Identifiers
- Symbol: VGF
- NCBI gene: 7425
- HGNC: 12684
- OMIM: 602186
- RefSeq: NM_003378
- UniProt: O15240

Other data
- Locus: Chr. 7 q22

Search for
- Structures: Swiss-model
- Domains: InterPro

= TLQP-62 =

Peptide in Homo sapiens

TLQP-62 (amino acid 556–617) is a VGF-derived C-terminal peptide that was first discovered by Trani et al. TLQP-62 is derived from VGF precursor protein via proteolytic cleavage by prohormone convertases PC1/3 at the RPR^{555} site. TLQP-62 is named after its first four N-terminal amino acids and its peptide length.

== Function ==
Although the receptor(s) for TLQP-62 has not been identified so far, extensive studies have demonstrated that it acts on central nervous system, peripheral nervous system and endocrine tissue to exert its biological functions.

=== Synaptic plasticity ===
Acute TLQP-62 treatment rapidly increases synaptic activity in hippocampal neurons, and potentiates CA1 field excitatory postsynaptic potential fEPSP in the hippocampal slices, thus facilitating hippocampal synaptic transmission. TLQP-62 also increases dendritic branching and length in cultured hippocampal neurons.

=== Neurogenesis ===
TLQP-62 treatment enhances hippocampal neurogenesis both in vitro and in vivo by promoting the proliferation in neuronal progenitor cells.

=== Antidepressant efficacy ===
Intrahippocampal TLQP-62 infusion produces both rapid and sustained antidepressant-like effects in the forced swim test.
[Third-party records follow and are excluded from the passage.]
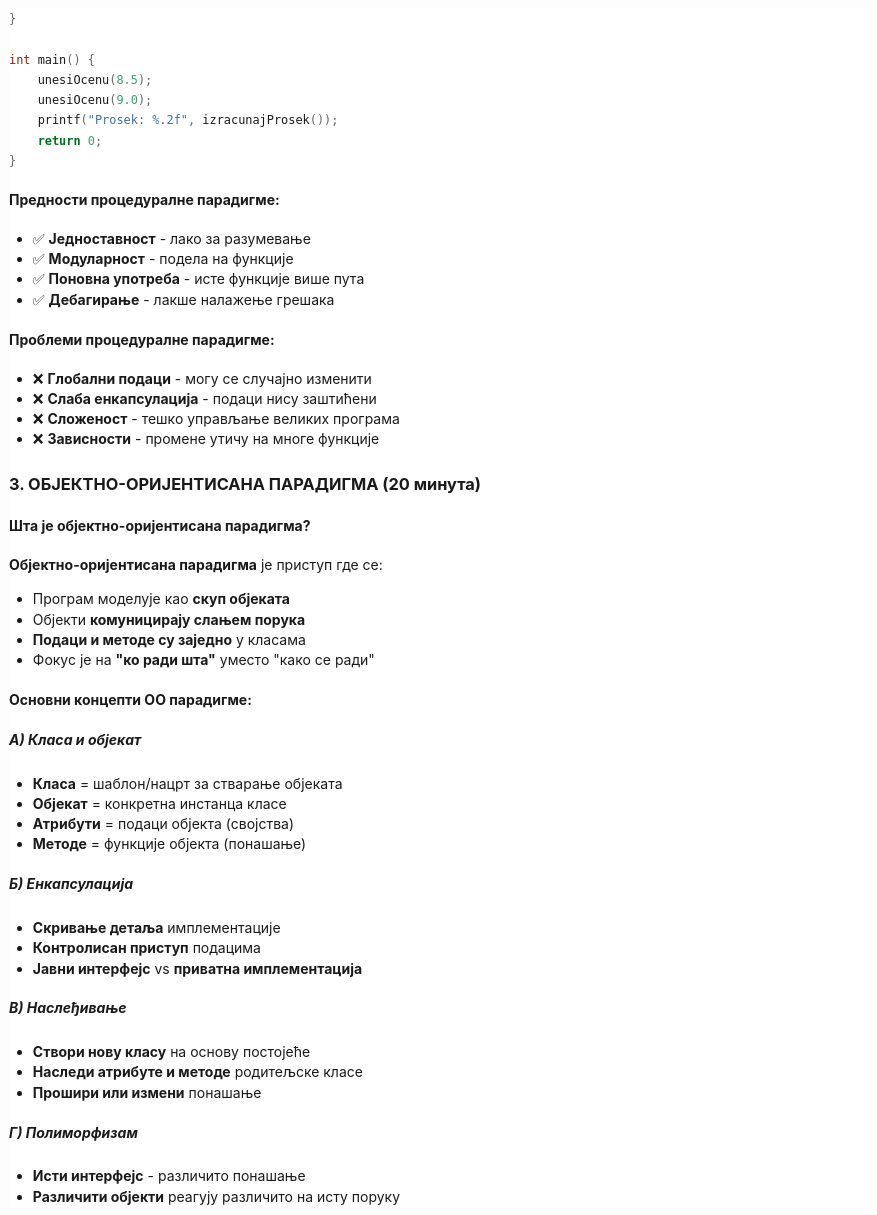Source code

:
 ```c
}

int main() {
    unesiOcenu(8.5);
    unesiOcenu(9.0);
    printf("Prosek: %.2f", izracunajProsek());
    return 0;
}
```

#### Предности процедуралне парадигме:
- ✅ **Једноставност** - лако за разумевање
- ✅ **Модуларност** - подела на функције
- ✅ **Поновна употреба** - исте функције више пута
- ✅ **Дебагирање** - лакше налажење грешака

#### Проблеми процедуралне парадигме:
- ❌ **Глобални подаци** - могу се случајно изменити
- ❌ **Слаба енкапсулација** - подаци нису заштићени
- ❌ **Сложеност** - тешко управљање великих програма
- ❌ **Зависности** - промене утичу на многе функције

### 3. ОБЈЕКТНО-ОРИЈЕНТИСАНА ПАРАДИГМА (20 минута)

#### Шта је објектно-оријентисана парадигма?
**Објектно-оријентисана парадигма** је приступ где се:
- Програм моделује као **скуп објеката**
- Објекти **комуницирају слањем порука**
- **Подаци и методе су заједно** у класама
- Фокус је на **"ко ради шта"** уместо "како се ради"

#### Основни концепти ОО парадигме:

##### А) Класа и објекат
- **Класа** = шаблон/нацрт за стварање објеката
- **Објекат** = конкретна инстанца класе
- **Атрибути** = подаци објекта (својства)
- **Методе** = функције објекта (понашање)

##### Б) Енкапсулација
- **Скривање детаља** имплементације
- **Контролисан приступ** подацима
- **Јавни интерфејс** vs **приватна имплементација**

##### В) Наслеђивање
- **Створи нову класу** на основу постојеће
- **Наследи атрибуте и методе** родитељске класе
- **Прошири или измени** понашање

##### Г) Полиморфизам
- **Исти интерфејс** - различито понашање
- **Различити објекти** реагују различито на исту поруку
TLQP-62's processed peptide AQEE-30, when given via intracerebroventricular route, also elicits antidepressant-like effects.

=== Memory and learning ===
Acute intrahippocampal TLQP-62 infusion enhances memory formation via BDNF/TrkB signaling.

=== Pain ===
Acute intrathecal administration of TLQP-62 induces hypersensitivity to mechanical and cold stimuli that recapitulates neuropathic pain, potentially by regulating the excitability of dorsal horn neurons.

=== Insulin secretion ===
TLQP-62 treatment increases insulin secretion in cultured insulinoma cells by increasing intracellular calcium mobilization.